You'd be able to see the problem right away if you supplied fileRead with a type signature. Let's figure out the type annotation that GHC will internally assign to fileRead:
fileRead = do file <- readFile "tree.txt"
let t = lstToTree $ map read $ words file
return t
lstToTree :: Ord a => [a] -> Tree a, and read always returns a member of the Read typeclass. So t :: (Read a, Ord a) => Tree a. The concrete type depends on the contents of the file.
return wraps its argument in a monad, so return t has the type Ord a, Read a => IO (Tree a). Since return t is the final statement in the do block, it becomes the return type of fileRead, so
fileRead :: (Read a, Ord a) => IO (Tree a)
So fileRead is a Tree wrapped in an IO, and you can't pass it directly into ins because it expects a Tree on its own. You can't take the Tree out of the IO, but you can 'lift' the function ins into the IO monad.
Control.Monad exports liftM :: Monad m => (a -> r) -> (m a -> m r). It accepts a regular function, and turns it into one that acts on monads like IO. It's actually a synonym for fmap (in the standard Prelude), since all monads are functors. So this code, roughly equivalent to @us202's, takes the result of fileRead, inserts 5, and gives you back the result wrapped in an IO.
liftM (ins 5) fileRead
-- or --
fmap (ins 5) fileRead
I'd recommend the fmap version. This code only makes use of the fact that IO is a functor, so using liftM implies to the reader that you might need it to be a monad too.
'Lifting' is the general technique for using pure functions on values wrapped in monads or functors. If you're unfamiliar with lifting (or if you're confused by monads and functors in general), I heartily recommend chapters 11-13 of Learn You A Haskell.
PS. Note that the last two lines of fileRead should probably be combined, since return doesn't really do anything:
fileRead :: (Read a, Ord a) => IO (Tree a)
fileRead = do file <- readFile "tree.txt"
return $ lstToTree $ map read $ words file
Or, since it's a short enough function, you could do away with do notation altogether and use fmap again:
fileRead :: (Read a, Ord a) => IO (Tree a)
fileRead = fmap (lstToTree . map read . words) (readFile "tree.txt")
Edit in response to your comment:
Haskell is deliberately designed to keep code that performs IO separate from regular code. There's a very good philosophical reason for this: most Haskell functions are "pure" - that is, their output depends only on the input, just like functions in maths. You can run a pure function a million times and you'll always get the same result. We like pure functions because they can't accidentally break other parts of your program, they permit laziness, and they allow the compiler to aggressively optimise your code for you.
Of course, in the real world we need a little bit of impurity.
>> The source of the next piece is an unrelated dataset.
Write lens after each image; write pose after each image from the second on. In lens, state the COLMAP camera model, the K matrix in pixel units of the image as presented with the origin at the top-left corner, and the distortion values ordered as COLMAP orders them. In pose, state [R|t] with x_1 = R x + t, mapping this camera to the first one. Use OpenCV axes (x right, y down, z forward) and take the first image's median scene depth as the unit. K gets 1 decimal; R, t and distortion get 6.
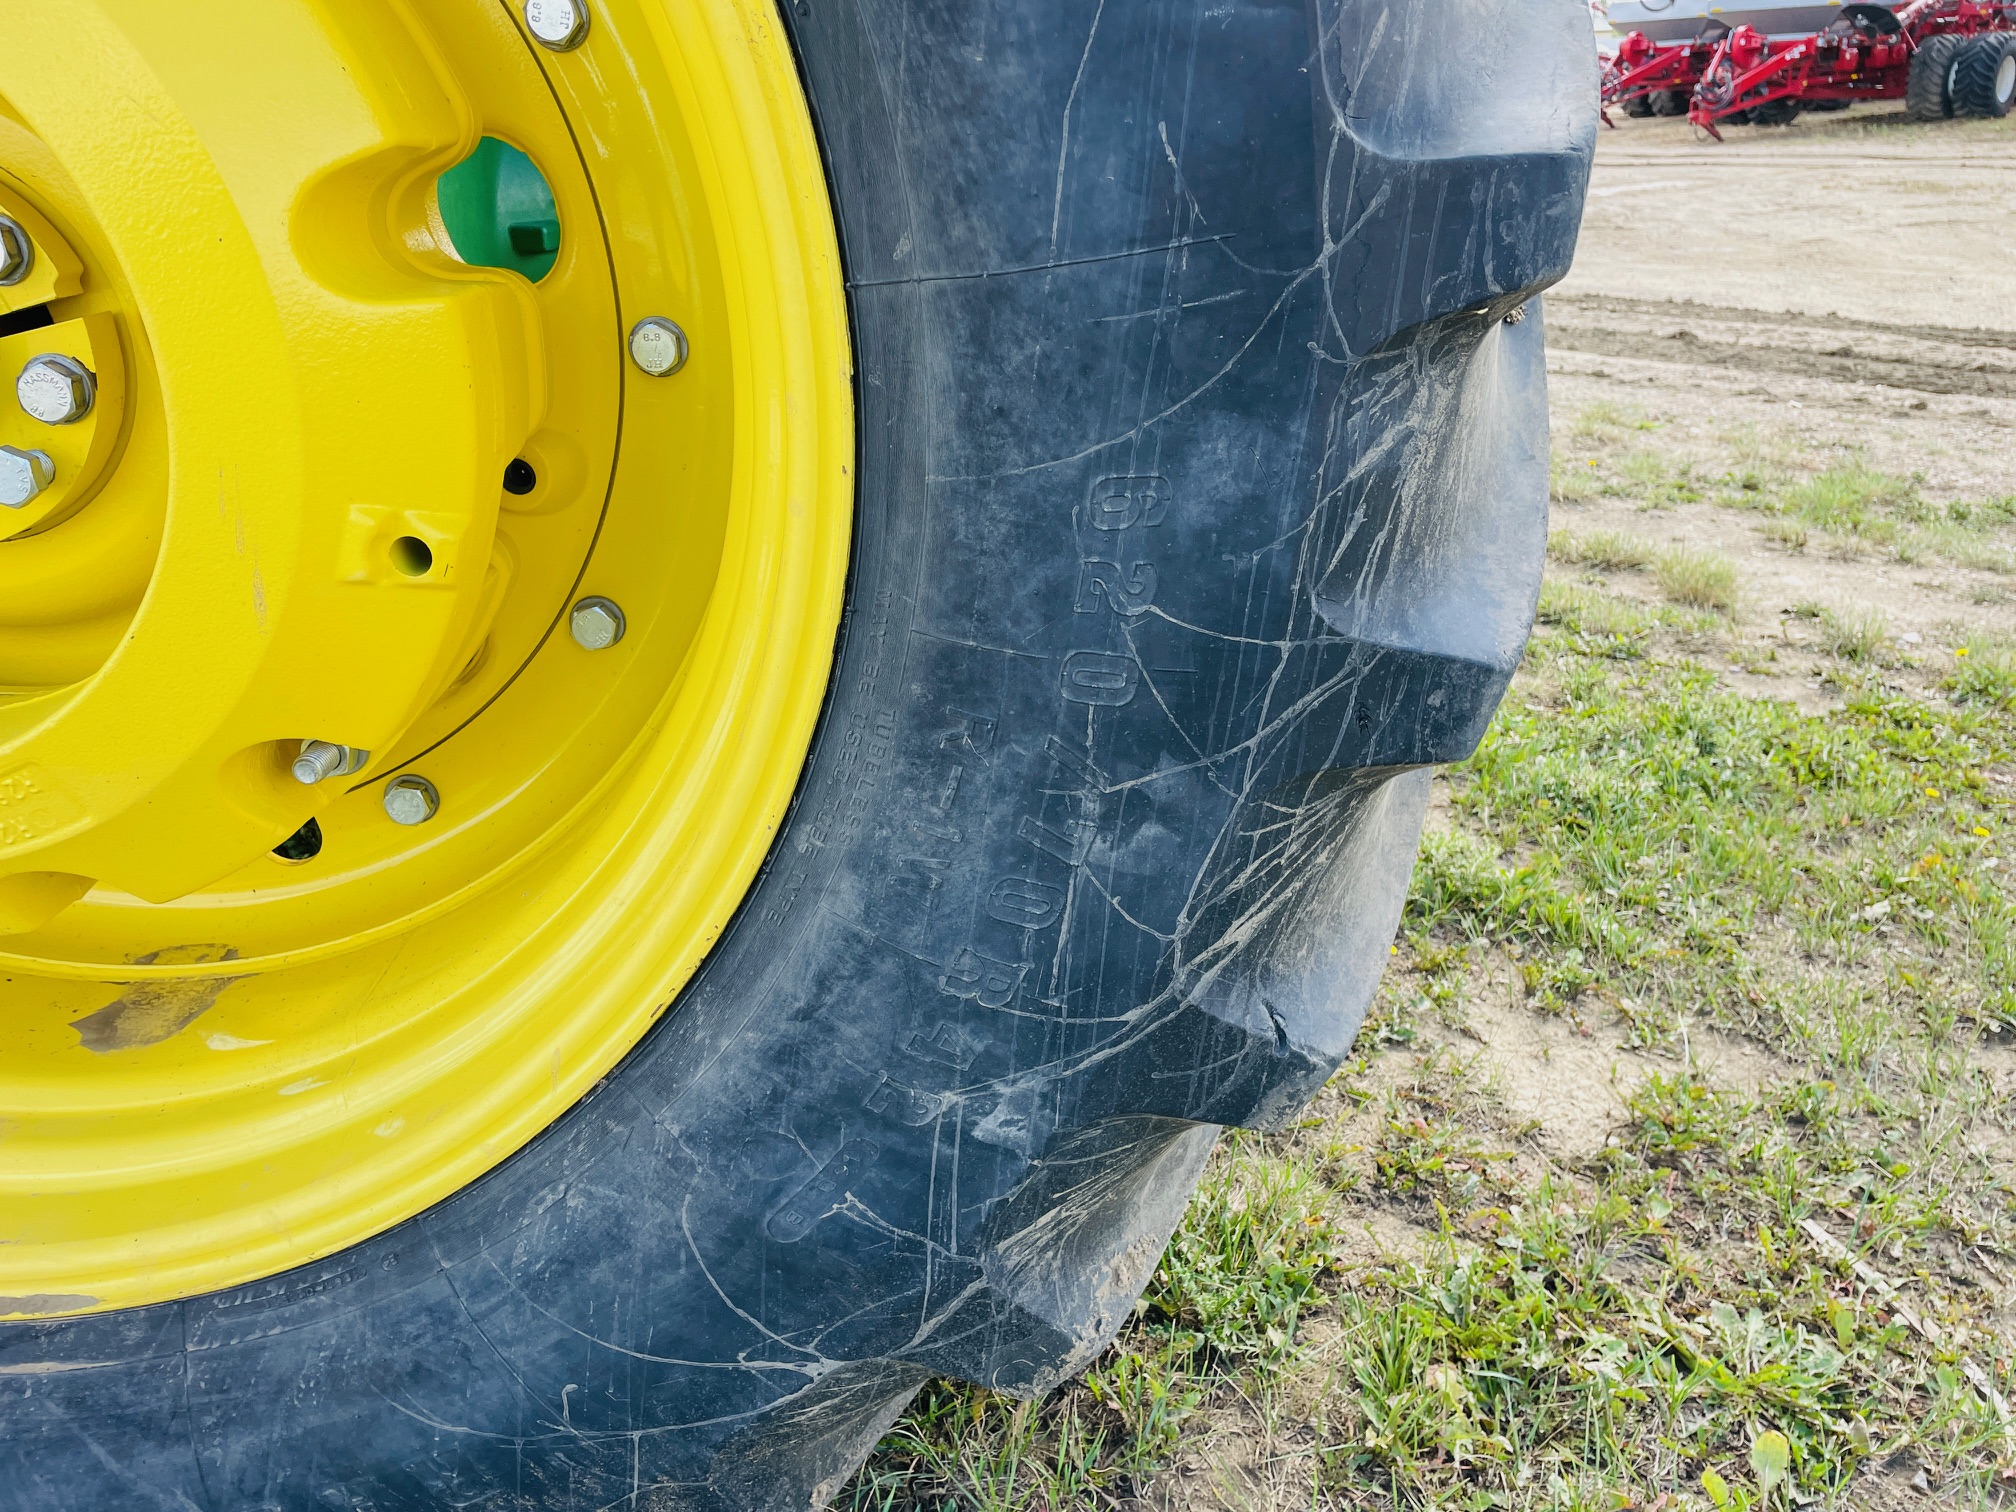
lens RADIAL K [[1521.2, 0, 995.2], [0, 1521.2, 745.5], [0, 0, 1]] dist [0.075606, -0.114637]
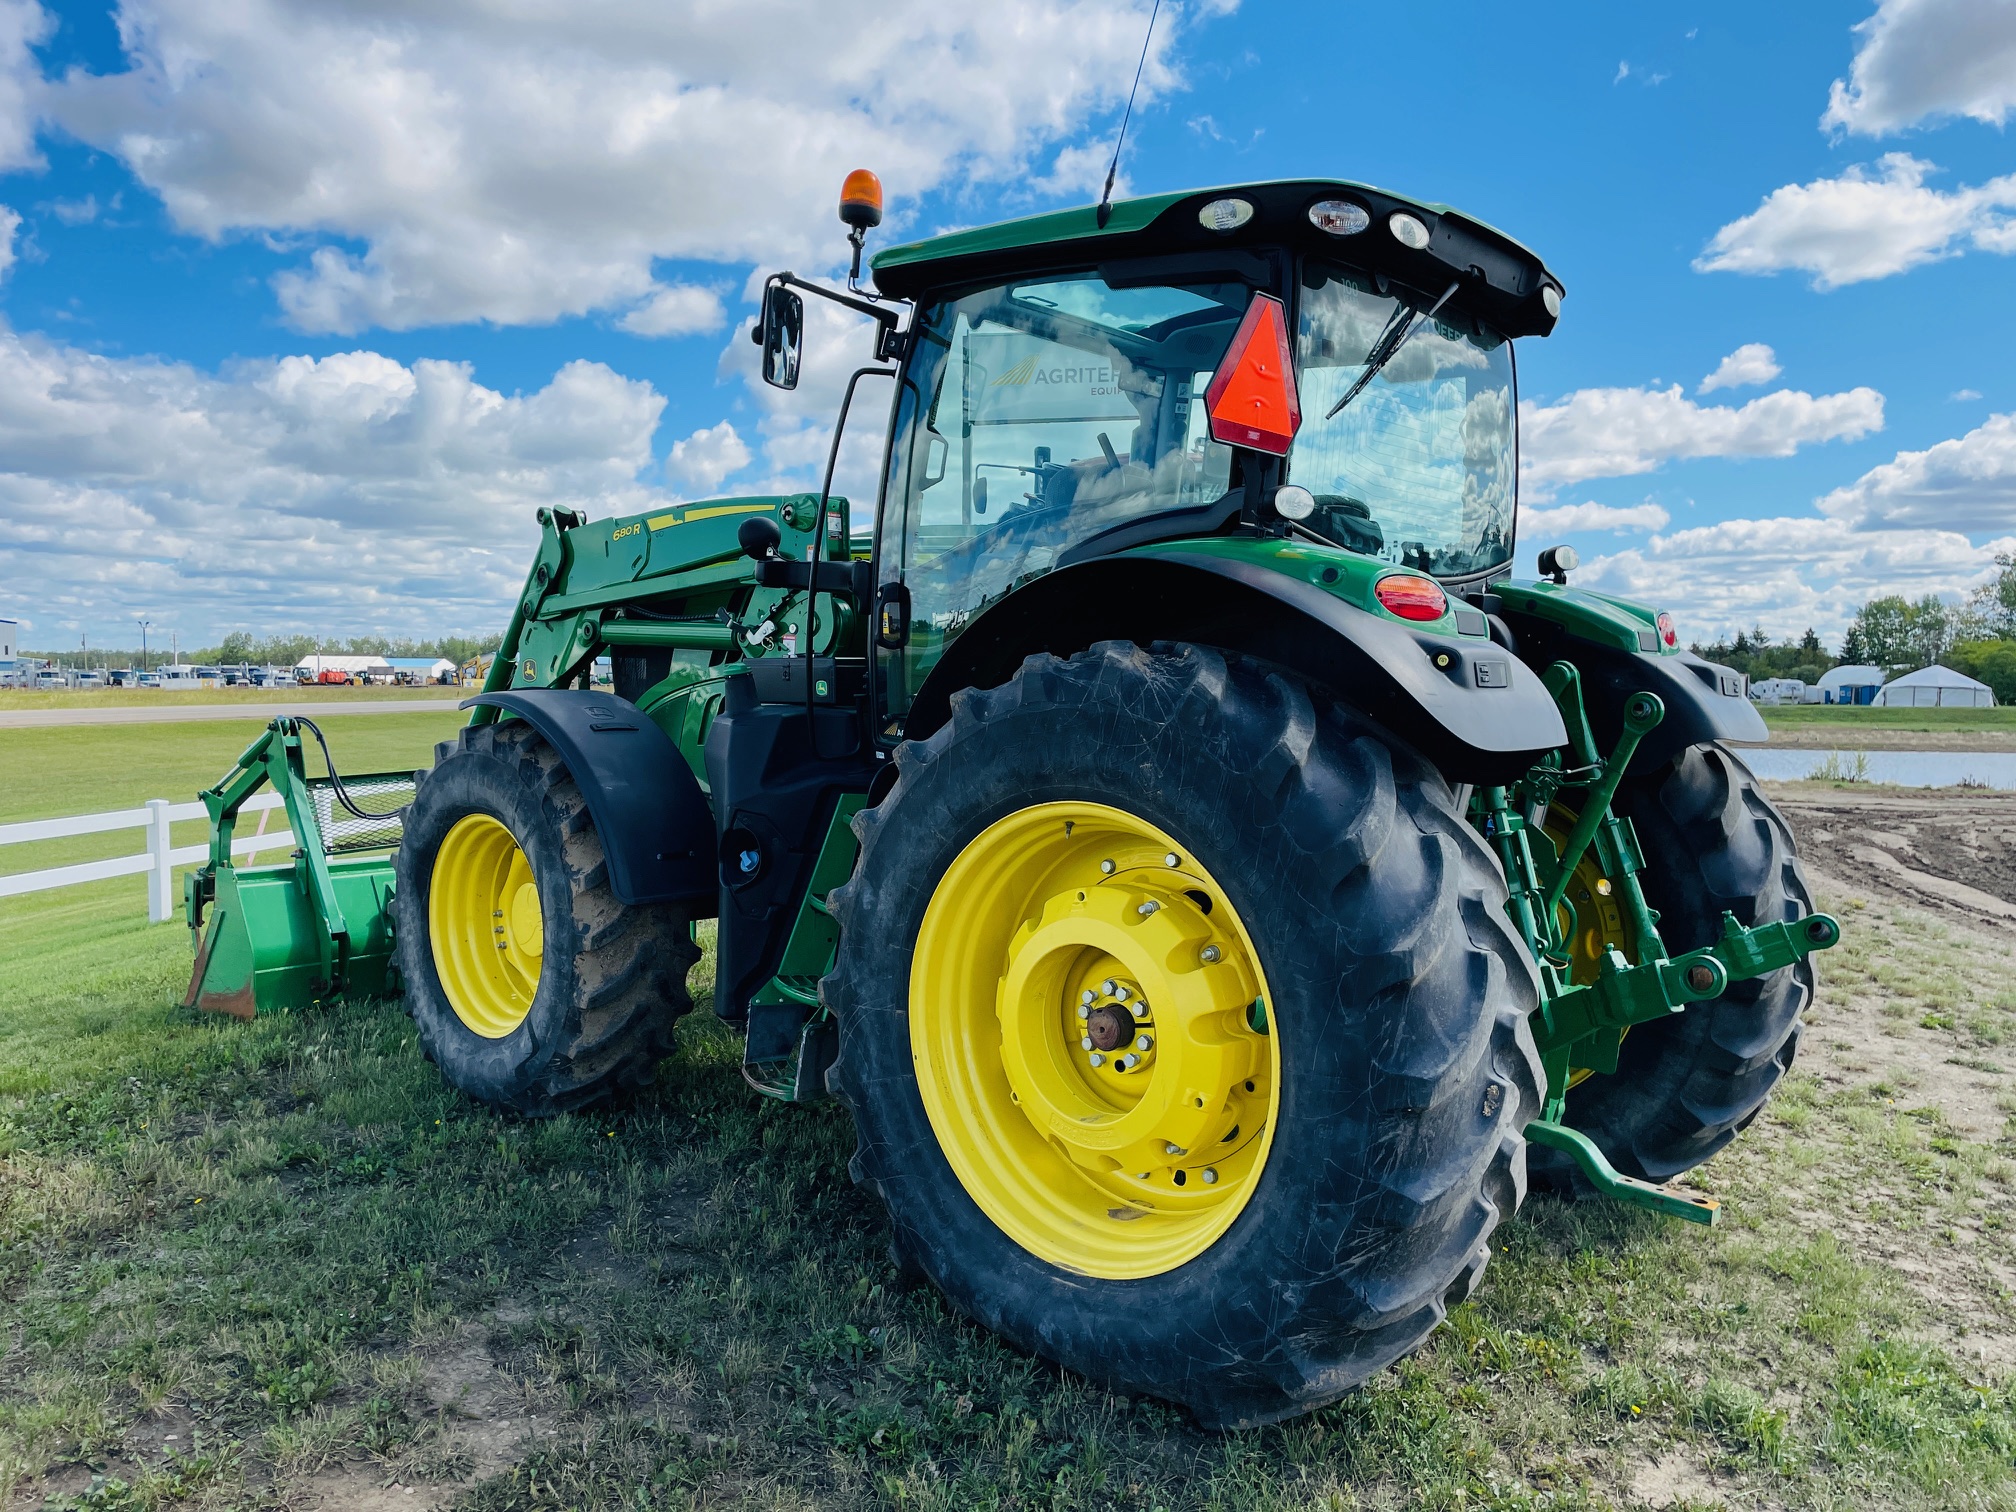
lens RADIAL K [[1480.2, 0, 1006.9], [0, 1480.2, 738.4], [0, 0, 1]] dist [0.084790, -0.115163]
pose [[0.724360, 0.077416, -0.685061, 1.912071], [-0.313794, 0.921802, -0.227626, 0.047043], [0.613869, 0.379852, 0.692010, -2.457783]]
IO code like getLine can't possibly be pure (and a program that doesn't do IO is useless!). The result of getLine depends on what the user typed: you could run getLine a million times and get a different string every time. Haskell leverages the type system to label impure code with the type IO.
Here's the crux of the matter: if you use a pure function on data obtained impurely then the result is still impure, because the outcome depends on what the user did. So the whole calculation belongs in the IO monad. When you want to bring a pure function into IO you have to lift it, either explicitly (using fmap) or implicitly (with do notation).
This is a really common pattern in Haskell - look at my version of fileRead above. I've used fmap to operate on impure IO data with a pure function.